It's grafting training month for the cocoa farmers


Well, the grant applications are all in--for this month anyway—we just have to sit back and wait for some forward-thinking donor to realize that the only way to save the rainforest is one cocoa farmer at a time.

Next month: AUSAID won’t know what hit ‘em!

In the meantime, Robert and the training expert are preparing for next week’s formal and field-based training on probably one of the most important topics in sustainable cocoa farming: grafting.  It’s a science and an art, all rolled into one, and if you are successful at it, the world is your oyster—or rather, your healthy bit of scion wood.

Some of our farmers have already developed a bit of an aptitude for this practice; grafting training isn’t something JMD just provides once and then forgets about.  It really has to be practiced over and over. Last year when 5 women took a tour of a  commercial cocoa plantation they saw first-hand how a large nursery and grafting operation worked, and were each given 10 branches of one of the superior cocoa varieties   grown in Aceh.  
 We’re watching those grafts pretty carefully, but they still have about a year to go before they start producing.

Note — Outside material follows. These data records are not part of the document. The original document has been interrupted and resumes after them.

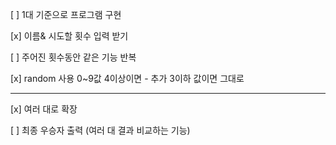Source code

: [ ] 1대 기준으로 프로그램 구현

[x] 이름& 시도할 횟수 입력 받기

[ ] 주어진 횟수동안 같은 기능 반복

[x] random 사용 0~9값 4이상이면 - 추가 3이하 값이면 그대로

------------------
[x] 여러 대로 확장

[ ] 최종 우승자 출력 (여러 대 결과 비교하는 기능)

For this training we’ve purchased 200 more superior pieces of scion wood (JMD calls them “superior cones”) and the women will be grafting their little hearts out.  However, with a target of 600 trees per HA, and each woman farming between .5 and 3 HAs of cocoa  . . . well, you can see where this is leading.  We need a LOT more scion wood!  That’s one of the things we hope to be producing by the end of this LCF (Finland Embassy)-funded project: home-grown grafting stock for all the rootstock the women are now growing in the nursery.



Like I’ve said before, cocoa cultivation is not for the faint of heart.
Aceh Province: Where men are men . . . and women grow cocoa!